The implementation of the task force will take place over the next few weeks and months.

“As elected officials and as our ministry works with administration, both college and universities, it’s on us to know the experiences, shared experiences and to understand how students feel on campuses,” said Piccini.

Another expectation is that all post-secondary campuses across Ontario revise standards and policies currently in place on sexual violence.

Once Algonquin receives its student data from the ministry, it will help with shaping and changing policies.

“Some broad things we have to see is a streamline of one window, easy point of access for students to report; there needs to be the task force to represent the views of marginalized and underrepresented groups. Every institution has to have a report, and that needs to be out in the open,” said Piccini.

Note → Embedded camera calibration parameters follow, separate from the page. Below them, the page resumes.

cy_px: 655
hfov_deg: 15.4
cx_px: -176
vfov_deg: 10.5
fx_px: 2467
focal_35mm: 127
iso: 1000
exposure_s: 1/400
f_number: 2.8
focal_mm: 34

Minster of Training, Colleges and Universities, Merilee Fullerton, has referred the survey to the privacy commissioner to review, to make sure names of people who participated in the survey are not released to the public. It is too early to speculate if the full reports will be published as the privacy commissioner has not issued a decision yet.

There hasn’t been a discussion yet for the next fiscal year or the one after that to look at increasing the funding past the $6 million. According to New Democrat MPP Suzie Morrison, NDP women’s issues critic, $6 million falls flat.

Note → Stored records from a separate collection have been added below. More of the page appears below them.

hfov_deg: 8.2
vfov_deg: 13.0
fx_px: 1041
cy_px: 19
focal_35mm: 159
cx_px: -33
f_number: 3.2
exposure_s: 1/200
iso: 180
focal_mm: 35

“The announcement falls woefully short of what survivors of sexual assault in this province need, and the increased grant money will only pay for a few cameras on campus,” said Morrison in a Toronto Star article on March 19, 2019.

“It’s a shame that Suzie is politicizing this issue, rather than coming forward and offering concrete solutions and working with us. She is trying to score cheap political points; this is a non-partisan issue that’s got to bring us together and not divide us,” said Piccini.

Piccini is open to ideas from the opposition at any point on this, and so is the Ministry of Training, Colleges and Universities. They will be in charge of reviewing the annual data from reports sent from post-secondary campuses.

“It’s on all of us to make life better; this is our next generation, and we got to stand by them and support them in these informative years their education is done safely and securely,” said Piccini.